As evidências indicam que o senso de coerência está associado ao desenvolvimento de transtornos mentais comuns (TMC) como ansiedade e depressão, com baixos escores de senso de coerência estando associado a maiores prevalências destes transtornos. A presença de TMCs apresenta implicações socioeconômicas significativas, pois são causa importante de dias perdidos de trabalho, além de elevarem a demanda nos serviços de saúde e acarretarem prejuízos importantes nas funções social e física (Fleck et al., 2012; Lopes et al. 2013).
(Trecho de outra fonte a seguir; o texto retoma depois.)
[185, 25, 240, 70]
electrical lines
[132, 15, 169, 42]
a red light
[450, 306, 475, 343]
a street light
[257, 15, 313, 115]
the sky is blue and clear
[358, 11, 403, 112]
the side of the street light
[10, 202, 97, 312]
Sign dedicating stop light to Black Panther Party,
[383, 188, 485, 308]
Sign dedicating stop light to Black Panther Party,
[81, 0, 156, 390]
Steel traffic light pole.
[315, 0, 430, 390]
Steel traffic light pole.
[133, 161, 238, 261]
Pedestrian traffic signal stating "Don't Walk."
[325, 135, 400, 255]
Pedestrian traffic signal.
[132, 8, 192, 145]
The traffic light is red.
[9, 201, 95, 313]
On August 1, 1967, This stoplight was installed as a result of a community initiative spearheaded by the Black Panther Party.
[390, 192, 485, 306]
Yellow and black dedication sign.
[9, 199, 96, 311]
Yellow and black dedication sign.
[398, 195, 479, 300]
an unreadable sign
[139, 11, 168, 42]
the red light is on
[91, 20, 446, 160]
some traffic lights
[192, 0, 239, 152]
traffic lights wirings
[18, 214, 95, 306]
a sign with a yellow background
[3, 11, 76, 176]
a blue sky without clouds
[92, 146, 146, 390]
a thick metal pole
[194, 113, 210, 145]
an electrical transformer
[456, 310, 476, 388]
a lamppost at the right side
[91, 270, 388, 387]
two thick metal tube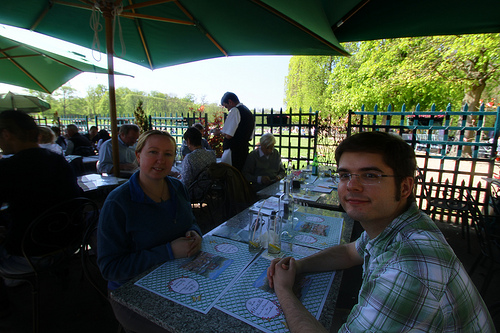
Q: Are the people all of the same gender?
A: No, they are both male and female.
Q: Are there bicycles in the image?
A: No, there are no bicycles.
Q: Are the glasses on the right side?
A: Yes, the glasses are on the right of the image.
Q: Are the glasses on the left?
A: No, the glasses are on the right of the image.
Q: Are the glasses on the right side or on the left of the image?
A: The glasses are on the right of the image.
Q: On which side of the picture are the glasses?
A: The glasses are on the right of the image.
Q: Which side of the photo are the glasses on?
A: The glasses are on the right of the image.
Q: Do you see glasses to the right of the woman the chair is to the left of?
A: Yes, there are glasses to the right of the woman.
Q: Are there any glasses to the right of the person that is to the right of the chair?
A: Yes, there are glasses to the right of the woman.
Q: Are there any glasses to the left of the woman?
A: No, the glasses are to the right of the woman.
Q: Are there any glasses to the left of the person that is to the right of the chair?
A: No, the glasses are to the right of the woman.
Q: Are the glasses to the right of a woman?
A: Yes, the glasses are to the right of a woman.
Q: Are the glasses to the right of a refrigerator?
A: No, the glasses are to the right of a woman.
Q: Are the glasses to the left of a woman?
A: No, the glasses are to the right of a woman.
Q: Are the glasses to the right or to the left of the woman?
A: The glasses are to the right of the woman.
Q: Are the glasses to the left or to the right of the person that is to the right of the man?
A: The glasses are to the right of the woman.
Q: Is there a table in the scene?
A: Yes, there is a table.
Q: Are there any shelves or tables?
A: Yes, there is a table.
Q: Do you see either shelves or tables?
A: Yes, there is a table.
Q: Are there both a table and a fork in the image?
A: No, there is a table but no forks.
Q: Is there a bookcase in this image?
A: No, there are no bookcases.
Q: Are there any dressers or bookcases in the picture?
A: No, there are no bookcases or dressers.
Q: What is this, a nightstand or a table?
A: This is a table.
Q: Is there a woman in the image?
A: Yes, there is a woman.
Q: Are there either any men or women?
A: Yes, there is a woman.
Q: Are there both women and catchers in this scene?
A: No, there is a woman but no catchers.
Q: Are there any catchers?
A: No, there are no catchers.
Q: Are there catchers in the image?
A: No, there are no catchers.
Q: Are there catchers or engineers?
A: No, there are no catchers or engineers.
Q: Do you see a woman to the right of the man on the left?
A: Yes, there is a woman to the right of the man.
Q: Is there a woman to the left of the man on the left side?
A: No, the woman is to the right of the man.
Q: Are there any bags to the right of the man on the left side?
A: No, there is a woman to the right of the man.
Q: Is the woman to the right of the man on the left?
A: Yes, the woman is to the right of the man.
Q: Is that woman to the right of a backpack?
A: No, the woman is to the right of the man.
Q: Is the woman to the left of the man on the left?
A: No, the woman is to the right of the man.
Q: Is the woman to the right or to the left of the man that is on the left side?
A: The woman is to the right of the man.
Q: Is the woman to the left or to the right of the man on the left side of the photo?
A: The woman is to the right of the man.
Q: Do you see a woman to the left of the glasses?
A: Yes, there is a woman to the left of the glasses.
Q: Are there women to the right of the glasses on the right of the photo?
A: No, the woman is to the left of the glasses.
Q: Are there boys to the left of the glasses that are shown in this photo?
A: No, there is a woman to the left of the glasses.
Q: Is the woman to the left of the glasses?
A: Yes, the woman is to the left of the glasses.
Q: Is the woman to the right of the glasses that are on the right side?
A: No, the woman is to the left of the glasses.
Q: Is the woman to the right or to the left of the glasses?
A: The woman is to the left of the glasses.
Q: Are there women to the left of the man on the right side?
A: Yes, there is a woman to the left of the man.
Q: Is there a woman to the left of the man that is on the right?
A: Yes, there is a woman to the left of the man.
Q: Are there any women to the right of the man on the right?
A: No, the woman is to the left of the man.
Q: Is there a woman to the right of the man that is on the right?
A: No, the woman is to the left of the man.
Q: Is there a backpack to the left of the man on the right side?
A: No, there is a woman to the left of the man.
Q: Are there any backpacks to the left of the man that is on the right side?
A: No, there is a woman to the left of the man.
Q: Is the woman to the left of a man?
A: Yes, the woman is to the left of a man.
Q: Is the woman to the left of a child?
A: No, the woman is to the left of a man.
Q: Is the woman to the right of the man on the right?
A: No, the woman is to the left of the man.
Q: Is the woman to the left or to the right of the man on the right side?
A: The woman is to the left of the man.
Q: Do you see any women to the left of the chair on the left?
A: No, the woman is to the right of the chair.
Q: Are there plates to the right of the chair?
A: No, there is a woman to the right of the chair.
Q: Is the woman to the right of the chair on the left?
A: Yes, the woman is to the right of the chair.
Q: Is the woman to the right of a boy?
A: No, the woman is to the right of the chair.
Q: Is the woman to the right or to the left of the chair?
A: The woman is to the right of the chair.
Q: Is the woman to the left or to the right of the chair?
A: The woman is to the right of the chair.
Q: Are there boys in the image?
A: No, there are no boys.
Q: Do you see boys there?
A: No, there are no boys.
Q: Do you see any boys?
A: No, there are no boys.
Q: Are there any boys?
A: No, there are no boys.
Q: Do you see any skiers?
A: No, there are no skiers.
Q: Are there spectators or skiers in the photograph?
A: No, there are no skiers or spectators.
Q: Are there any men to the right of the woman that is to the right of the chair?
A: Yes, there is a man to the right of the woman.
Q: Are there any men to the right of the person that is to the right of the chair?
A: Yes, there is a man to the right of the woman.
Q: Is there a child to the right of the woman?
A: No, there is a man to the right of the woman.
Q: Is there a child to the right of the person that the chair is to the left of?
A: No, there is a man to the right of the woman.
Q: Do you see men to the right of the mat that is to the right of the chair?
A: Yes, there is a man to the right of the mat.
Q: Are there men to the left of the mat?
A: No, the man is to the right of the mat.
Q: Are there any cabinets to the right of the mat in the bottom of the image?
A: No, there is a man to the right of the mat.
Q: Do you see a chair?
A: Yes, there is a chair.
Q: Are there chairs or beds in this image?
A: Yes, there is a chair.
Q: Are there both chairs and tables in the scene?
A: Yes, there are both a chair and a table.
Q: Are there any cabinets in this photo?
A: No, there are no cabinets.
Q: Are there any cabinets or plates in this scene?
A: No, there are no cabinets or plates.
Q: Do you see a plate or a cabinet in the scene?
A: No, there are no cabinets or plates.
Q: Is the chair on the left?
A: Yes, the chair is on the left of the image.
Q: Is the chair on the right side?
A: No, the chair is on the left of the image.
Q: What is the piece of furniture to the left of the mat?
A: The piece of furniture is a chair.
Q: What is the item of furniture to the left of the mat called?
A: The piece of furniture is a chair.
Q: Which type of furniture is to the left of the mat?
A: The piece of furniture is a chair.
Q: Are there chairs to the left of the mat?
A: Yes, there is a chair to the left of the mat.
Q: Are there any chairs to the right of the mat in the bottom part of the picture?
A: No, the chair is to the left of the mat.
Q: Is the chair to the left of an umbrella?
A: No, the chair is to the left of a mat.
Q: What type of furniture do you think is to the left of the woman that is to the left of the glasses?
A: The piece of furniture is a chair.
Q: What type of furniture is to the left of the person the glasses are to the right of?
A: The piece of furniture is a chair.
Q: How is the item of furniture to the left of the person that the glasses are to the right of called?
A: The piece of furniture is a chair.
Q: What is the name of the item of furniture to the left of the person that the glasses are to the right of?
A: The piece of furniture is a chair.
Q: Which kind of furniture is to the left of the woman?
A: The piece of furniture is a chair.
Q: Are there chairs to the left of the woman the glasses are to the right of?
A: Yes, there is a chair to the left of the woman.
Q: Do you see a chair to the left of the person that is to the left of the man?
A: Yes, there is a chair to the left of the woman.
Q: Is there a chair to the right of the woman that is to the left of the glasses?
A: No, the chair is to the left of the woman.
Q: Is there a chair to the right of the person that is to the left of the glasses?
A: No, the chair is to the left of the woman.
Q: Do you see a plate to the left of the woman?
A: No, there is a chair to the left of the woman.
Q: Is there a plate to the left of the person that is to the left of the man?
A: No, there is a chair to the left of the woman.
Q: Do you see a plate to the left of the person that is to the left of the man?
A: No, there is a chair to the left of the woman.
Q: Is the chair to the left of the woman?
A: Yes, the chair is to the left of the woman.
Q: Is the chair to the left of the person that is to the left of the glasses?
A: Yes, the chair is to the left of the woman.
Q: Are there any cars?
A: No, there are no cars.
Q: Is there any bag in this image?
A: No, there are no bags.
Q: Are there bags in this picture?
A: No, there are no bags.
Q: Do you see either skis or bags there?
A: No, there are no bags or skis.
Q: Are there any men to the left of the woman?
A: Yes, there is a man to the left of the woman.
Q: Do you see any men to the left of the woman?
A: Yes, there is a man to the left of the woman.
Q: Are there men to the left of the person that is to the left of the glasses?
A: Yes, there is a man to the left of the woman.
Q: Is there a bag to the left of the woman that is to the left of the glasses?
A: No, there is a man to the left of the woman.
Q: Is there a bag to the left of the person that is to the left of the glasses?
A: No, there is a man to the left of the woman.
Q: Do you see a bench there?
A: No, there are no benches.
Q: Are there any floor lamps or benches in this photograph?
A: No, there are no benches or floor lamps.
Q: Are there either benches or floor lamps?
A: No, there are no benches or floor lamps.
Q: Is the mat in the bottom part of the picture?
A: Yes, the mat is in the bottom of the image.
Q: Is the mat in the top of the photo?
A: No, the mat is in the bottom of the image.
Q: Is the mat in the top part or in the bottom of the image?
A: The mat is in the bottom of the image.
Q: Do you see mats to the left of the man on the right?
A: Yes, there is a mat to the left of the man.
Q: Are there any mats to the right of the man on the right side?
A: No, the mat is to the left of the man.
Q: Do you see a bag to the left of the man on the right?
A: No, there is a mat to the left of the man.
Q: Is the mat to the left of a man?
A: Yes, the mat is to the left of a man.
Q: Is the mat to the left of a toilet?
A: No, the mat is to the left of a man.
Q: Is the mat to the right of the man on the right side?
A: No, the mat is to the left of the man.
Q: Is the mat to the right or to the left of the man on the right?
A: The mat is to the left of the man.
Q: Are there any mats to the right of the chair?
A: Yes, there is a mat to the right of the chair.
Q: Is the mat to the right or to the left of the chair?
A: The mat is to the right of the chair.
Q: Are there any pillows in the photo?
A: No, there are no pillows.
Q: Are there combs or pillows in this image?
A: No, there are no pillows or combs.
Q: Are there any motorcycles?
A: No, there are no motorcycles.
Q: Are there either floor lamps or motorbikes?
A: No, there are no motorbikes or floor lamps.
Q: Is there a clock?
A: No, there are no clocks.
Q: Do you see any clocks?
A: No, there are no clocks.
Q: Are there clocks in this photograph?
A: No, there are no clocks.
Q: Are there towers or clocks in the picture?
A: No, there are no clocks or towers.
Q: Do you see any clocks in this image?
A: No, there are no clocks.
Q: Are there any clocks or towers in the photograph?
A: No, there are no clocks or towers.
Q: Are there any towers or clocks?
A: No, there are no clocks or towers.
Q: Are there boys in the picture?
A: No, there are no boys.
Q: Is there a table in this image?
A: Yes, there is a table.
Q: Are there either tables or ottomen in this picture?
A: Yes, there is a table.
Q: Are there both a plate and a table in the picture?
A: No, there is a table but no plates.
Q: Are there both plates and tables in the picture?
A: No, there is a table but no plates.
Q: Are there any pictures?
A: No, there are no pictures.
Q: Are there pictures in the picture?
A: No, there are no pictures.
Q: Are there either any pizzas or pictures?
A: No, there are no pictures or pizzas.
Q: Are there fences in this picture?
A: Yes, there is a fence.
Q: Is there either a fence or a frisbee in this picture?
A: Yes, there is a fence.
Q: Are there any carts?
A: No, there are no carts.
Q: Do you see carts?
A: No, there are no carts.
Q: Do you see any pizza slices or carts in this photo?
A: No, there are no carts or pizza slices.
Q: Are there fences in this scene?
A: Yes, there is a fence.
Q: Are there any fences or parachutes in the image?
A: Yes, there is a fence.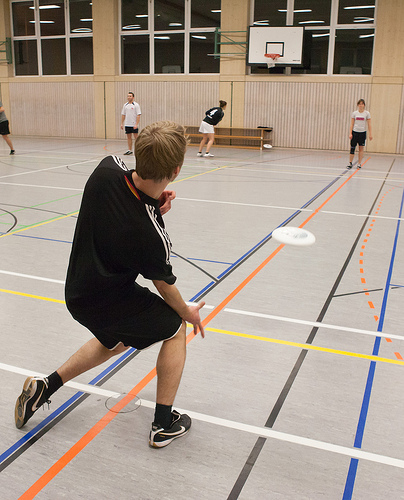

Além disso, o senso de coerência também está positivamente relacionado com comportamentos em saúde, com SOC mais alto estando relacionado com escolha de dietas mais saudáveis, maior prática de atividade física, não consumo de cigarro, bebidas alcoólicas e substâncias ilícitas. Uma vez que estes comportamentos em saúde estão associados a morbidade e mortalidade por doenças não transmissíveis (DNT), tais quais, doenças cardiovasculares, câncer, diabetes e doenças respiratórias crônicas. Essas doenças correspondem - entre os países de baixa e média renda - a dois terços da carga geral de doenças (GBD, 2019). Ademais, em 2019, 8,71 milhões das mortes foram atribuíveis (15,4% de todas as mortes) ao tabagismo, o uso de álcool representou 2,07 milhões de mortes atribuíveis em homens e 0,40 milhões em mulheres, dietas de risco representou 4,47 milhões de mortes atribuíveis de homens (14,6% de todas as mortes masculinas) e 3,48 milhões de mortes atribuíveis em mulheres (13,5% das mortes femininas), o uso de drogas representou 0,45 milhões de mortes atribuíveis de todas as mortes e a inatividade física e baixa atividade física representando 0,30 milhões de mortes atribuíveis e 5,2% dos anos de vida ajustados por incapacidade independente do IMC (GBD, 2019).
Existe uma lacuna na literatura quando se avalia o conjunto dos principais comportamentos, os estudos existentes não avaliaram a associação do SOC com os principais comportamentos em saúde em um só estudo. Alguns dos comportamentos foram bem pouco estudados, como os hábitos alimentares com apenas 3 artigos incluídos na revisão.
A revisão da literatura sobre a associação entre senso de coerência, transtornos mentais comuns e comportamentos em saúde, mostrou algumas fragilidades nos estudos existentes: 1) apresentação de estimativas brutas, sem ajuste para fatores de confusão, 2) controle de estimativas para possíveis mediadores, como por exemplo o estresse no trabalho, 3) maioria estudos transversais, sujeitos a causalidade reversa.
Cerca de 41% dos estudos que avaliaram a relação entre SOC e depressão, estimaram apenas a correlação entre as variáveis e não controlaram as estimativas para possíveis fatores
de confusão. Ao controlar para poucos fatores de confusão, ou ainda para nenhum fator, a magnitude da associação pode ser superestimada. O baixo nível sócio econômico está associado a menores escores de SOC e maiores escores de TMC e piores hábitos comportamentais. Sendo assim, análises que não consideram variáveis socioeconômicas, o confundimento residual superestimaria a medida de efeito. Como também, eventos adversos na infância estariam associados negativamente com escores de SOC, com TMC e hábitos nocivos à saúde, o não controle também superestimaria a associação da exposição com o desfecho. Assim, surge a necessidade de realizar estudos que diminuam a possibilidade de confusão residual e que ajustem para um conjunto de possíveis fatores de confusão como variáveis socioeconômicas e demográficas, e que considerem os eventos adversos na infância e apoio, suporte social e familiar, já que as condições de vida na infância e adolescência tem um papel importante no fornecimento de experiências significativas para o desenvolvimento de um forte SOC na idade adulta, e estes fatores não foram considerados como possíveis fatores de confusão nos artigos encontrados na revisão.
No que diz respeito ao ajuste para possíveis mediadores, ao realizar tal controle, um caminho causal é bloqueado e com isso o efeito total do senso de coerência é subestimado. Além disso, um viés de colisão (collider bias) é introduzido, cujas consequência é abrir um caminho causal que estava fechado, distorcendo a associação entre senso de coerência e os desfechos estudados, em uma direção que não é previsível.